Since God has so generously let us in on what he is doing, we're not about to throw up our hands and walk off the job just because we run into occasional hard times. We refuse to wear masks and play games. We don't maneuver and manipulate behind the scenes. And we don't twist God's Word to suit ourselves. Rather, we keep everything we do and say out in the open, the whole truth on display, so that those who want to can see and judge for themselves in the presence of God. (Matthew 5:10-12; 2 Corinthians 4:1-2, The Message)


I would wager there was a time in your life when you really wanted to be part of a certain group. Whatever they did, whoever they were was something appealing to you, if only for the briefest of times. In the end, it may have even been the exclusivity that drew you far more than any other element of that group. You just wanted to be part of the "in" crowd. Nothing else would do.

I've been part of groups where admittance was only by audition or invitation. If the groups were "legitimate" ones (meaning not in existence just for the sake of their own exclusivity and the demeaning of others who were not a part of their special circle), there is a sense of pride and satisfaction that comes with being "in". The call from the choir director asking you to bring your voice to the group. The letter from that particular school announcing your admission. The call from across the room leading to a conversation telling you that you are now part of some fraternity or group.

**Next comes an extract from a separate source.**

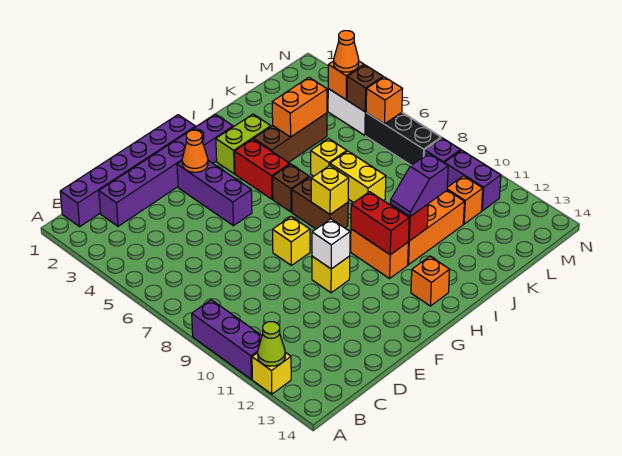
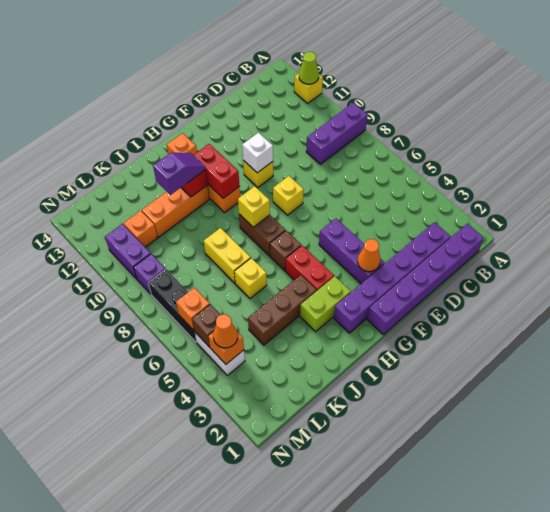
purple brick A9:A11 level 1 -> purple brick A9:C9 level 1
orange brick J4:K4 level 2 -> none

God also has an "in" crowd, though most of us might not think of it that way. Both Matthew and Paul, in writing the passages here, speak of it very specific terms. This last grouping from the Beatitudes in Matthew tells us of the blessing that is to come because we are persecuted for our participation in what God calls "right". It draws us deeper into the Kingdom life and way of thinking, calling us to speak up even when it makes others uncomfortable. It calls us into the company of great saints from ages past who have "always gotten into this kind of trouble" and tells us that the very hosts of Heaven cry out in rejoicing when it happens. In fact, we should be expecting persecution to be the "baseline" of our existence. After all, if we are projecting God's light into a dark world, they most likely won't be very happy about it. Much to the contrary, they will fight us and even curse us because of what we represent.

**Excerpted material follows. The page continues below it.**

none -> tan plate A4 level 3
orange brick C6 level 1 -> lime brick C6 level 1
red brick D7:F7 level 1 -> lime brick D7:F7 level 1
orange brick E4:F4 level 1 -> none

And then there is Paul's perspective on it as he writes to the Corinthian church. He notes that God, in His generosity, has included us in His plan and supports us in a way that we don't have to worry about growing faint of body or heart. We are invited to be open, honest, and sincere as we call out God's message of love that leads others to Kingdom living. We don't lose heart or threaten to "walk off the job" either. Instead, we drop our masks, cease playing games, and represent God as He truly is! We reflect the Truth without twisting the message.

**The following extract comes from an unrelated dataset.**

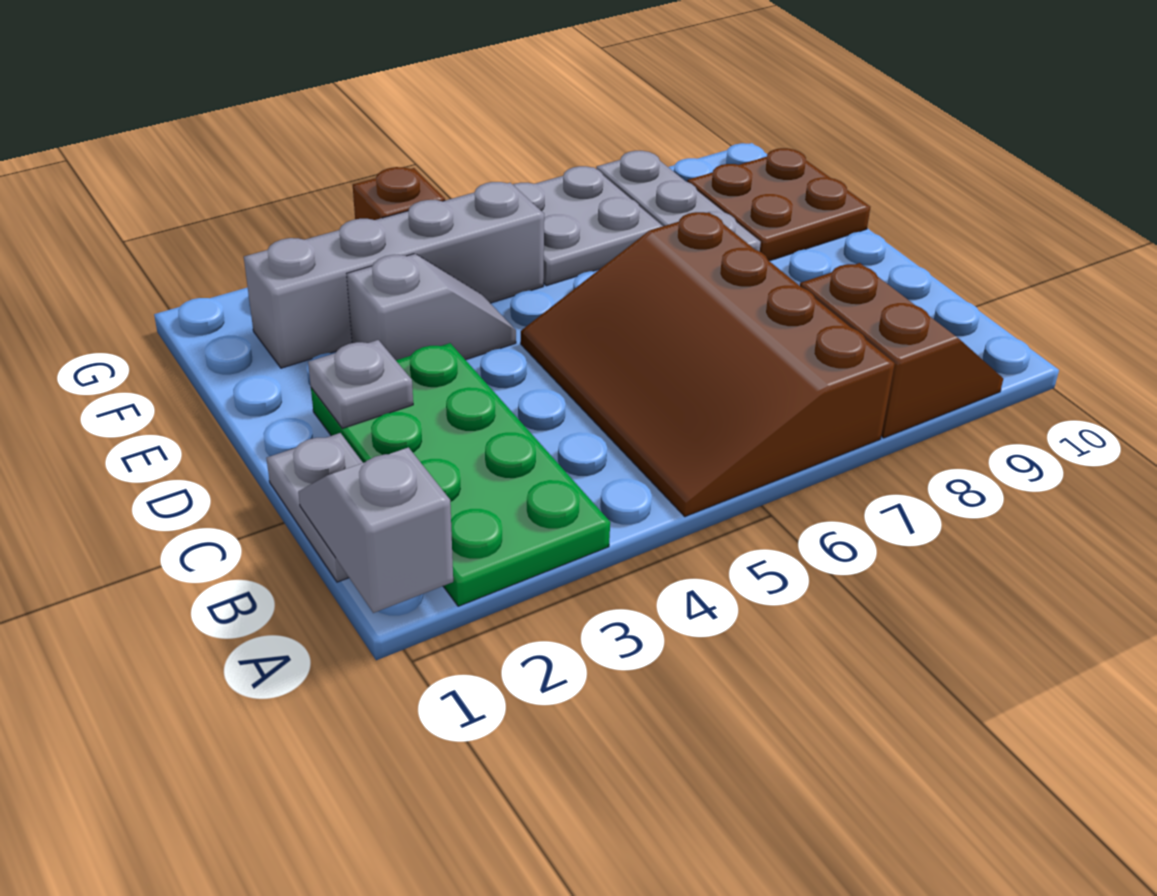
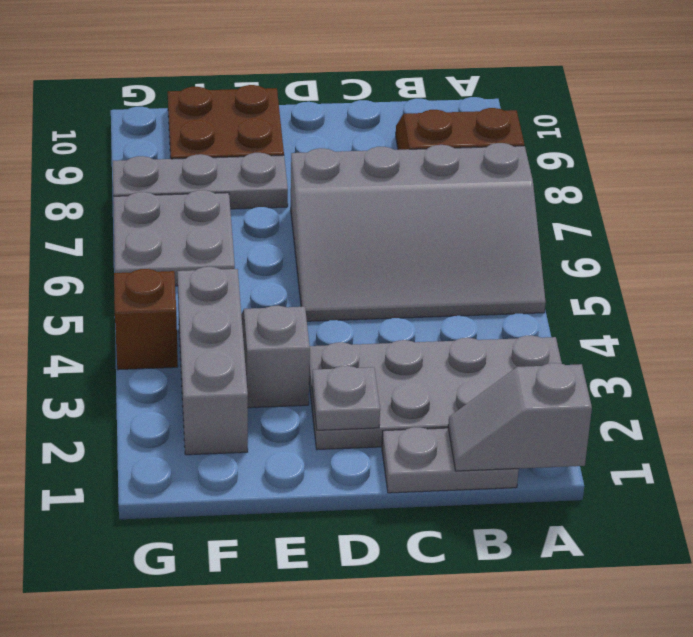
green plate A2:D3 level 1 -> grey plate A2:D3 level 1
brown slope A5:D7 level 1 top 7 -> grey slope A5:D7 level 1 top 7
grey brick F2:F5 level 1 -> grey brick F2:F4 level 1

There is a catch, however. Living this kind of life consistently will put us in a position to be persecuted. And, while that really doesn't sound appealing to my human side, God has promised both in these verses and throughout His story that living that kind of life is the one that leads to His blessing ... both now and forever. The Crooked Path is just that ... crooked! And it is crooked by design so that I will stop worrying about it and look to the One who sustains me and orders my steps. He has included me with His "in" crowd and I should do everything I can to show others just how great that experience really is. In doing so, I don't respond in fear of possible persecution; I respond in love and service to God and those around me.


  1. So, what have you done in your life lately that might be worthy of bringing you persecution? And odd question, but isn't that what we are supposed to be doing?
  2. Are you longing to belong "somewhere"? Have you considered that God has an "in" crowd made up of some pretty spectacular servants?
  3. Are you willing to drop your mask, stop playing games, and be an honest reflection of the Savior you claim to serve? Wouldn't life be far less stressful if that's the way we lived it?